Transcribed page contents
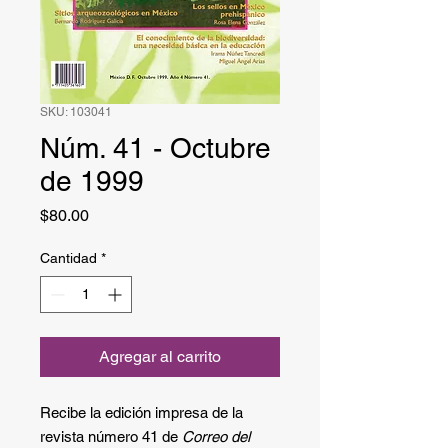
SKU: 103041
Núm. 41 - Octubre
de 1999
Precio
$80.00
Cantidad
*
Agregar al carrito
Recibe la edición impresa de la
revista número 41 de
Correo del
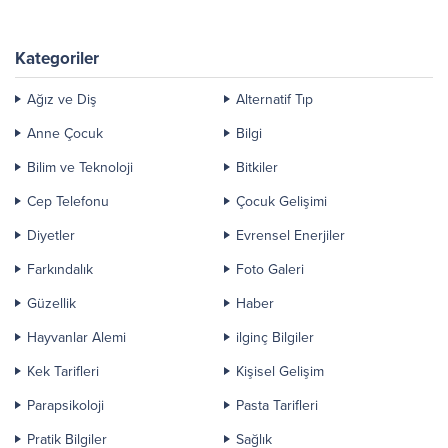
boyunca acıktıkça istendiği kadar
cansız kalan uzuv gibi
sebze suyu...
hastalıklara sahip insanlar varsa
size bir tarif vereceğim. Bu tarif
Kategoriler
Almanya’da...
Ağız ve Diş
Alternatif Tıp
Anne Çocuk
Bilgi
Bilim ve Teknoloji
Bitkiler
Cep Telefonu
Çocuk Gelişimi
Diyetler
Evrensel Enerjiler
Farkındalık
Foto Galeri
Güzellik
Haber
Hayvanlar Alemi
ilginç Bilgiler
Kek Tarifleri
Kişisel Gelişim
Parapsikoloji
Pasta Tarifleri
Pratik Bilgiler
Sağlık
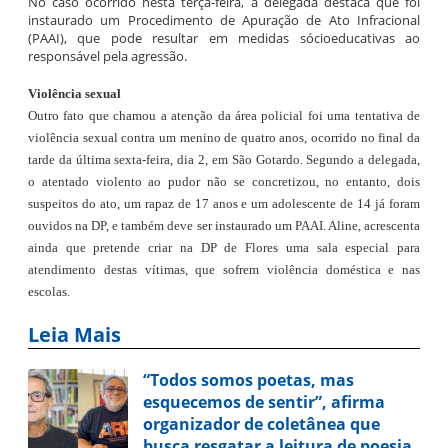
No caso ocorrido nesta terça-feira, a delegada destaca que foi
instaurado um Procedimento de Apuração de Ato Infracional
(PAAI), que pode resultar em medidas sócioeducativas ao
responsável pela agressão.
Violência sexual
Outro fato que chamou a atenção da área policial foi uma tentativa de
violência sexual contra um menino de quatro anos, ocorrido no final da
tarde da última sexta-feira, dia 2, em São Gotardo. Segundo a delegada,
o atentado violento ao pudor não se concretizou, no entanto, dois
suspeitos do ato, um rapaz de 17 anos e um adolescente de 14 já foram
ouvidos na DP, e também deve ser instaurado um PAAI. Aline, acrescenta
ainda que pretende criar na DP de Flores uma sala especial para
atendimento destas vítimas, que sofrem violência doméstica e nas
escolas.
Leia Mais
“Todos somos poetas, mas
esquecemos de sentir”, afirma
organizador de coletânea que
busca resgatar a leitura de poesia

To do: Output every line of text from all the records above as a numbered list, skipping blank lines and leaving the pictures out.

Result of the task:
1. SKU: 103041
2. Núm. 41 - Octubre
3. de 1999
4. Precio
5. $80.00
6. Cantidad
7. *
8. Agregar al carrito
9. Recibe la edición impresa de la
10. revista número 41 de
11. Correo del
12. boyunca acıktıkça istendiği kadar
13. cansız kalan uzuv gibi
14. sebze suyu...
15. hastalıklara sahip insanlar varsa
16. size bir tarif vereceğim. Bu tarif
17. Kategoriler
18. Almanya’da...
19. Ağız ve Diş
20. Alternatif Tıp
21. Anne Çocuk
22. Bilgi
23. Bilim ve Teknoloji
24. Bitkiler
25. Cep Telefonu
26. Çocuk Gelişimi
27. Diyetler
28. Evrensel Enerjiler
29. Farkındalık
30. Foto Galeri
31. Güzellik
32. Haber
33. Hayvanlar Alemi
34. ilginç Bilgiler
35. Kek Tarifleri
36. Kişisel Gelişim
37. Parapsikoloji
38. Pasta Tarifleri
39. Pratik Bilgiler
40. Sağlık
41. No caso ocorrido nesta terça-feira, a delegada destaca que foi
42. instaurado um Procedimento de Apuração de Ato Infracional
43. (PAAI), que pode resultar em medidas sócioeducativas ao
44. responsável pela agressão.
45. Violência sexual
46. Outro fato que chamou a atenção da área policial foi uma tentativa de
47. violência sexual contra um menino de quatro anos, ocorrido no final da
48. tarde da última sexta-feira, dia 2, em São Gotardo. Segundo a delegada,
49. o atentado violento ao pudor não se concretizou, no entanto, dois
50. suspeitos do ato, um rapaz de 17 anos e um adolescente de 14 já foram
51. ouvidos na DP, e também deve ser instaurado um PAAI. Aline, acrescenta
52. ainda que pretende criar na DP de Flores uma sala especial para
53. atendimento destas vítimas, que sofrem violência doméstica e nas
54. escolas.
55. Leia Mais
56. “Todos somos poetas, mas
57. esquecemos de sentir”, afirma
58. organizador de coletânea que
59. busca resgatar a leitura de poesia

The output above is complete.